#### Record extracts
- - -
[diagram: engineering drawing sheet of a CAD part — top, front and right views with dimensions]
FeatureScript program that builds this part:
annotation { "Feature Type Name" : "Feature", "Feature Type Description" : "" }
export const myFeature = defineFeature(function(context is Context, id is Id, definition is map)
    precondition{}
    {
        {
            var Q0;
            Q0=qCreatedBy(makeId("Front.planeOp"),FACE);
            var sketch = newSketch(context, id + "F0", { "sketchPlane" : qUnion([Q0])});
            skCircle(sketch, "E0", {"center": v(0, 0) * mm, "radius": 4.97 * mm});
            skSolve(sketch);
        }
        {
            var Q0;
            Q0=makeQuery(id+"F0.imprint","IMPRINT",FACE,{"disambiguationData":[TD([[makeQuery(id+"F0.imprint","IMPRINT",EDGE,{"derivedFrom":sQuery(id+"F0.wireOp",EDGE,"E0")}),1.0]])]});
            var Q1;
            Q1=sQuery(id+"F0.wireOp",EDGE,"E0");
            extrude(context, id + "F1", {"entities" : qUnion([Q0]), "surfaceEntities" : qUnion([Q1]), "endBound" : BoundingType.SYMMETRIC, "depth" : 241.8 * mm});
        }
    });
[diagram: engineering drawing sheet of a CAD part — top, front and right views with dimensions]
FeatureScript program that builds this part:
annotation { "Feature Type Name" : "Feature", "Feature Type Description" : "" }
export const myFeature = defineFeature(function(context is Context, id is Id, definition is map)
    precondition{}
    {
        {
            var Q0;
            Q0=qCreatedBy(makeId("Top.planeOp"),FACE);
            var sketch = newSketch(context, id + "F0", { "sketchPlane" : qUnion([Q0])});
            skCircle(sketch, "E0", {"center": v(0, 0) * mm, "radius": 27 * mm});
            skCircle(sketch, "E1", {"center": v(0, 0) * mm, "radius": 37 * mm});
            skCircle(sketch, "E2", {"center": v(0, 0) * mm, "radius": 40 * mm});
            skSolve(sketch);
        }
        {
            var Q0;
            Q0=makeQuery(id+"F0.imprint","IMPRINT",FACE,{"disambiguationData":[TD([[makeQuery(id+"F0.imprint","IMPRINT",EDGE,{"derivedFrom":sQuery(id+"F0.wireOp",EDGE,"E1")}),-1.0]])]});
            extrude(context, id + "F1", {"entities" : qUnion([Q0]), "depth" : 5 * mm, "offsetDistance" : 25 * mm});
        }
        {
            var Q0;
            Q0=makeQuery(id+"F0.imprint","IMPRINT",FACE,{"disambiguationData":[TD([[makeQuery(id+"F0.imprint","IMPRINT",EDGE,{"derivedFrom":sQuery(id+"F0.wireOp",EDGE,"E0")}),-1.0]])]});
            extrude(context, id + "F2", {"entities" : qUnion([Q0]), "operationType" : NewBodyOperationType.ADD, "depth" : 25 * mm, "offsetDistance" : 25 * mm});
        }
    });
- - -
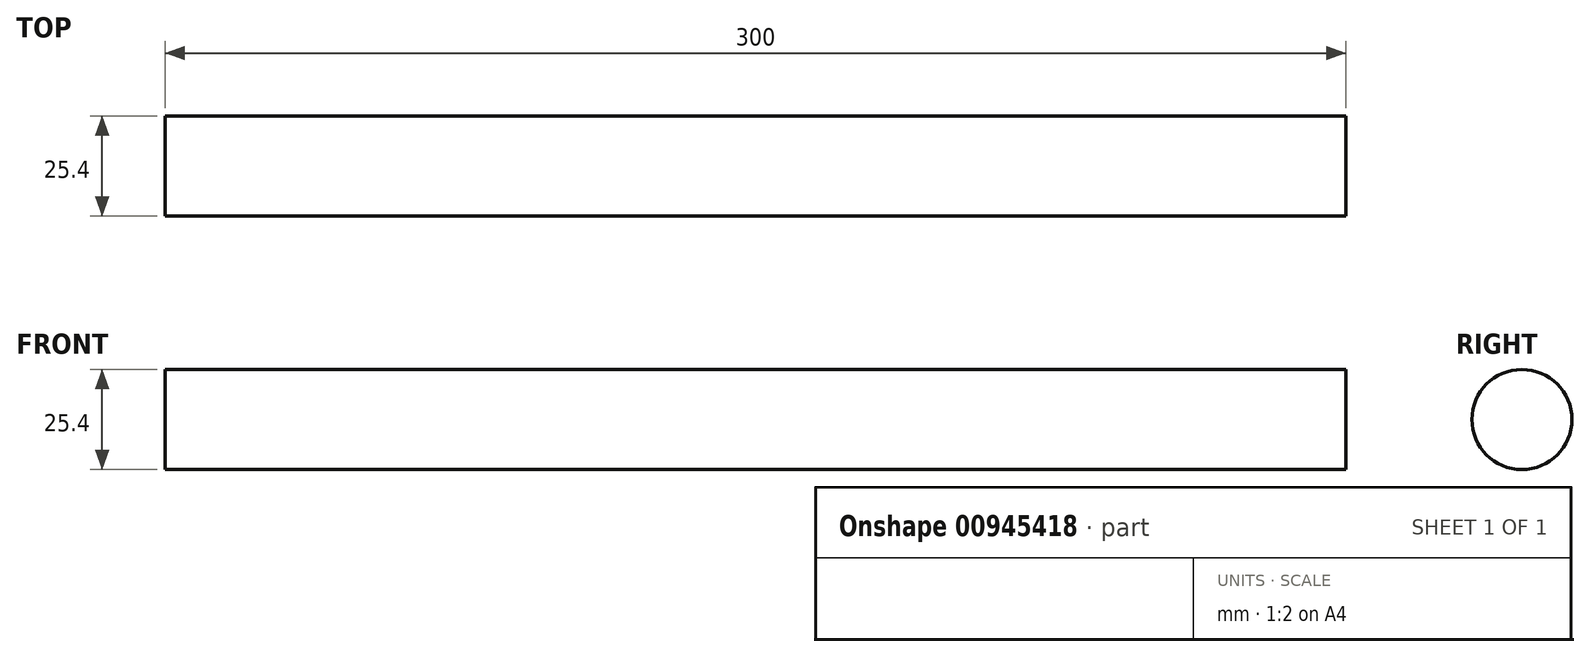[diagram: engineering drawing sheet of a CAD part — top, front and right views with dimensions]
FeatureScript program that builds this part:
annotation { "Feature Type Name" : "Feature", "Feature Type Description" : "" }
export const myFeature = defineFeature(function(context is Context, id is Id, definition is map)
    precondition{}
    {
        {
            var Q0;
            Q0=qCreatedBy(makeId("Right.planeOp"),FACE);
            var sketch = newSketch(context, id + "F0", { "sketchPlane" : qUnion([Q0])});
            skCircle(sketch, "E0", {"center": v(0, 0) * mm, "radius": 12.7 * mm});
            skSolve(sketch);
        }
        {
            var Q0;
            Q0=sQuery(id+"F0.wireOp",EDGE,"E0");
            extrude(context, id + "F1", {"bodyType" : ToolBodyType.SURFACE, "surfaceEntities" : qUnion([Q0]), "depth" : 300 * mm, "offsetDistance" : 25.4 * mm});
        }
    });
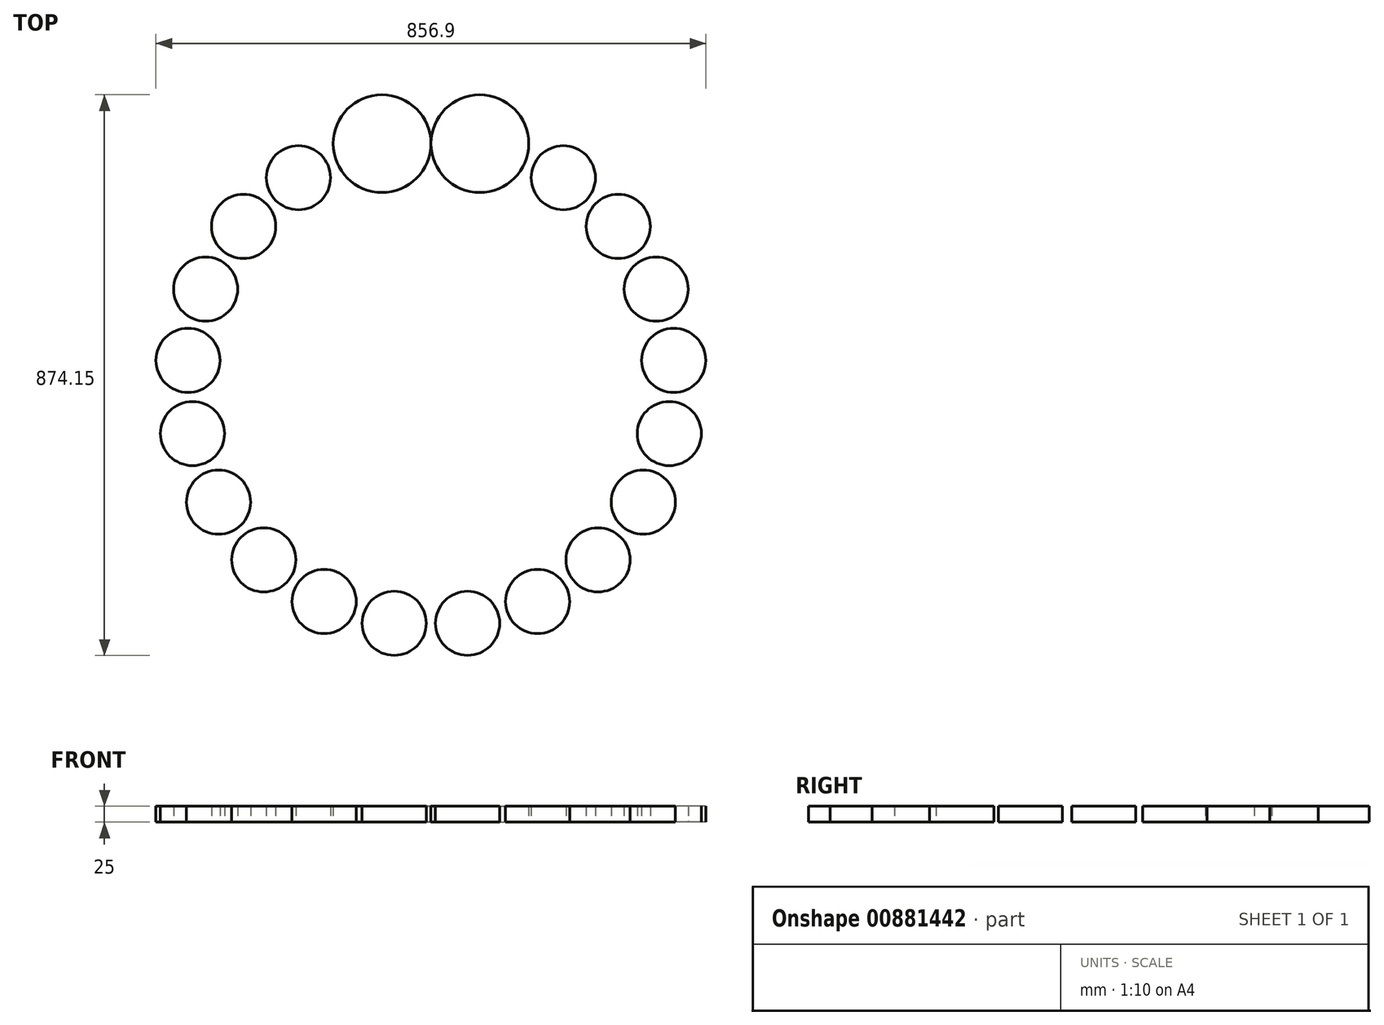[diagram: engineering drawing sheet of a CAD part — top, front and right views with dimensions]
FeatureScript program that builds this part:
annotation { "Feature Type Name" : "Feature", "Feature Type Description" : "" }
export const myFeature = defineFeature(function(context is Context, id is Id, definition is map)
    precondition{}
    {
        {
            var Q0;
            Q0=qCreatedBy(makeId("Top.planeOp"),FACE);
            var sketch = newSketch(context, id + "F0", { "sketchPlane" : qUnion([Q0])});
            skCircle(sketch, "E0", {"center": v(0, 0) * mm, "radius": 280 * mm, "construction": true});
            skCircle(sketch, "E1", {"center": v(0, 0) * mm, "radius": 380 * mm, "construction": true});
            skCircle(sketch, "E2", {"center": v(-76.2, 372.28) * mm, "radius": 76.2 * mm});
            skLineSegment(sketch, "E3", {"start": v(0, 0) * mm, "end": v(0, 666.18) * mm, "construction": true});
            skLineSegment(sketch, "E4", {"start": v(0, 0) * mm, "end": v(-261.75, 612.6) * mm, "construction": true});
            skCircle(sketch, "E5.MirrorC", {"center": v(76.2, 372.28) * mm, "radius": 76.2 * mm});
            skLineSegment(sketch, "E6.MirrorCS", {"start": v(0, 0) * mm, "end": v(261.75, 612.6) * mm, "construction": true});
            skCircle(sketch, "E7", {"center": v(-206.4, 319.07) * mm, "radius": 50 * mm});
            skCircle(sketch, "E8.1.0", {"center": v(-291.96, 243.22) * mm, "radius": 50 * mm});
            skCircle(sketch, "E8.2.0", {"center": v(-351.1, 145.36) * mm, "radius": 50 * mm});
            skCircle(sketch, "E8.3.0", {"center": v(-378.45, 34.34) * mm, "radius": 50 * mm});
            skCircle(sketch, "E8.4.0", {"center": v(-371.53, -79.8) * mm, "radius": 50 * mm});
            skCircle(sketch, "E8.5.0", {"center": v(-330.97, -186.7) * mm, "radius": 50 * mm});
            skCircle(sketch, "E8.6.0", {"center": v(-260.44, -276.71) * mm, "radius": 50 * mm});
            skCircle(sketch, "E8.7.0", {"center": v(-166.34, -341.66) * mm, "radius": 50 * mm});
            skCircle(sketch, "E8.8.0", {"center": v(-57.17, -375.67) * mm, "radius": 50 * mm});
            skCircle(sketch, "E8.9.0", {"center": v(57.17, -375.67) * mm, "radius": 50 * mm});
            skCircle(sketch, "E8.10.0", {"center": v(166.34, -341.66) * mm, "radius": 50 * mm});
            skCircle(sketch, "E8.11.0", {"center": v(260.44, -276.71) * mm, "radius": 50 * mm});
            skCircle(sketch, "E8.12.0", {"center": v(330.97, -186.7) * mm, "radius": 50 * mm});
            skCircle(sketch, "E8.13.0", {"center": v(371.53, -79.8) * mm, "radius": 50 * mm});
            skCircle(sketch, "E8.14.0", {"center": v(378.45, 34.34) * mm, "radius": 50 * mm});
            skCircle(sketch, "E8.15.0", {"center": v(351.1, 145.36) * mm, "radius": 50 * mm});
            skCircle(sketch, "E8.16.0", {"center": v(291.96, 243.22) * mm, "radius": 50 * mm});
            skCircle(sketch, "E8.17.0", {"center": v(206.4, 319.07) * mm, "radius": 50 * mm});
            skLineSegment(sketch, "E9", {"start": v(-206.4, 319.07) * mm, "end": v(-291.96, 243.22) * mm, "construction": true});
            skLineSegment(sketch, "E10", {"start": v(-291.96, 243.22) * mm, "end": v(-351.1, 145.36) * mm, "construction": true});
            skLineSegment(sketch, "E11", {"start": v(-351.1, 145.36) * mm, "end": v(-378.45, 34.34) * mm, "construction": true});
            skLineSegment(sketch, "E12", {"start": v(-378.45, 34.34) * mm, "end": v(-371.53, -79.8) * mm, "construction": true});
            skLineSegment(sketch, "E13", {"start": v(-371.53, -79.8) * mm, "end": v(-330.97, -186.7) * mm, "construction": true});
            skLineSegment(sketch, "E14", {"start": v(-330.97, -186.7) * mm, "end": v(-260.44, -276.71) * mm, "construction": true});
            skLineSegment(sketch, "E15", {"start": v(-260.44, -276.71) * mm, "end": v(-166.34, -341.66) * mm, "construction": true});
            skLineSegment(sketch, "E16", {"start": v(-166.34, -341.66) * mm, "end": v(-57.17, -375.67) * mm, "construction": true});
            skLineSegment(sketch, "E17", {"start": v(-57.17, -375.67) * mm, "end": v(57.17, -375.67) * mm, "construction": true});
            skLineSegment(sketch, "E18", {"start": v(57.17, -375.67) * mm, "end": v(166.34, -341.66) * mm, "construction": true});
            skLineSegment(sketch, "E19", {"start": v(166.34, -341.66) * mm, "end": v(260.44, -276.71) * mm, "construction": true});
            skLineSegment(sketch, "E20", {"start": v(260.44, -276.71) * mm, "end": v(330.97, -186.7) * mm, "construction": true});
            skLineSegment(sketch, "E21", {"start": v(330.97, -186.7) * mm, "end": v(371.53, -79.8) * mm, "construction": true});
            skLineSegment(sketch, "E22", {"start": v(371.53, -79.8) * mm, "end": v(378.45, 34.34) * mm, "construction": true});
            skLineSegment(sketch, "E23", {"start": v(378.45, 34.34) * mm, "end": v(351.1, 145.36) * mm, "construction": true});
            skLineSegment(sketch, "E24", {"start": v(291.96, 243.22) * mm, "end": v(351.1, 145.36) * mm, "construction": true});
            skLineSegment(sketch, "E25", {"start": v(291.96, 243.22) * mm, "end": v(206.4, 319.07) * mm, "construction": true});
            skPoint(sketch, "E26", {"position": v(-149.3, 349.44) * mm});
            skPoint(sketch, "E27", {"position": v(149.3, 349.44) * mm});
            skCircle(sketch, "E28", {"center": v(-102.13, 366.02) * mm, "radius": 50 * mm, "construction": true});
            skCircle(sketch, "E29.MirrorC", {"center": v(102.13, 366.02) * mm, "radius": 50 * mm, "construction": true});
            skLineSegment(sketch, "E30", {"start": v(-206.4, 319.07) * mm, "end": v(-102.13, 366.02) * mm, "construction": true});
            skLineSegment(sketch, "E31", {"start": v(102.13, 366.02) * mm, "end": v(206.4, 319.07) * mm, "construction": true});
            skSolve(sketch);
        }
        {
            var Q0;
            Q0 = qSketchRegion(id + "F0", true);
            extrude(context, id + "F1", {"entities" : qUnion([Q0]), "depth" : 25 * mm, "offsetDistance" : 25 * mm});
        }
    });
- - -
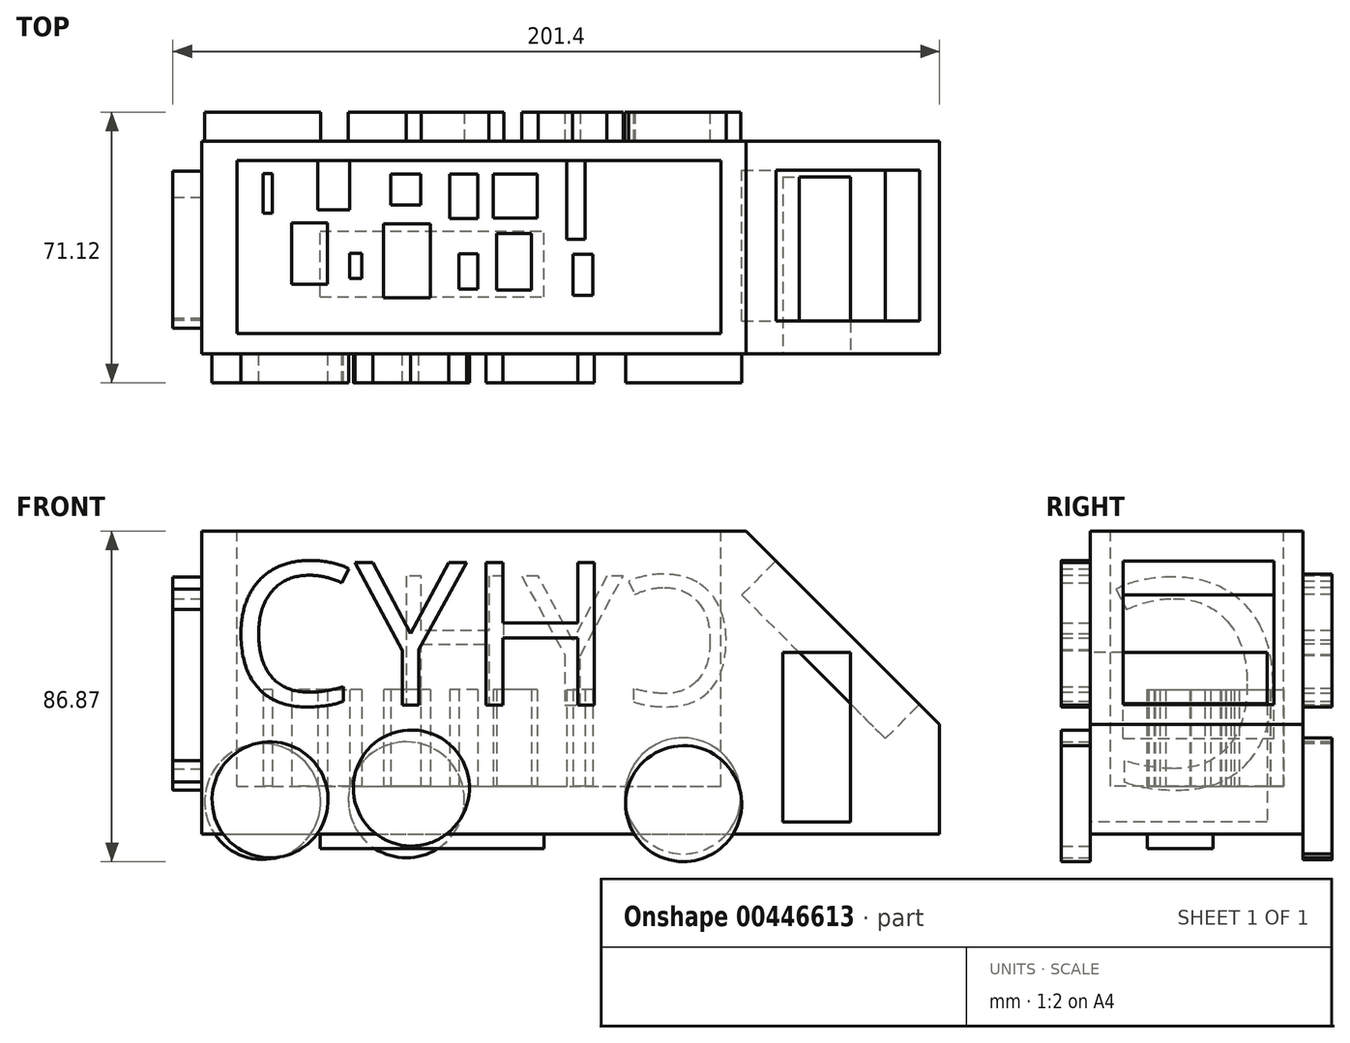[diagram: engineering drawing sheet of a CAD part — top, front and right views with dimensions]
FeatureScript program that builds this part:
- - -
List each line in the items above that contains the string "extrude".

#### Written solution
            extrude(context, id + "F1", {"entities" : qUnion([Q0]), "surfaceEntities" : qUnion([Q1]), "endBound" : BoundingType.SYMMETRIC, "depth" : 241.8 * mm});
            extrude(context, id + "F1", {"entities" : qUnion([Q0]), "depth" : 5 * mm, "offsetDistance" : 25 * mm});
            extrude(context, id + "F2", {"entities" : qUnion([Q0]), "operationType" : NewBodyOperationType.ADD, "depth" : 25 * mm, "offsetDistance" : 25 * mm});
            extrude(context, id + "F1", {"bodyType" : ToolBodyType.SURFACE, "surfaceEntities" : qUnion([Q0]), "depth" : 300 * mm, "offsetDistance" : 25.4 * mm});
            extrude(context, id + "F1", {"entities" : qUnion([Q0]), "depth" : 25 * mm, "offsetDistance" : 25 * mm});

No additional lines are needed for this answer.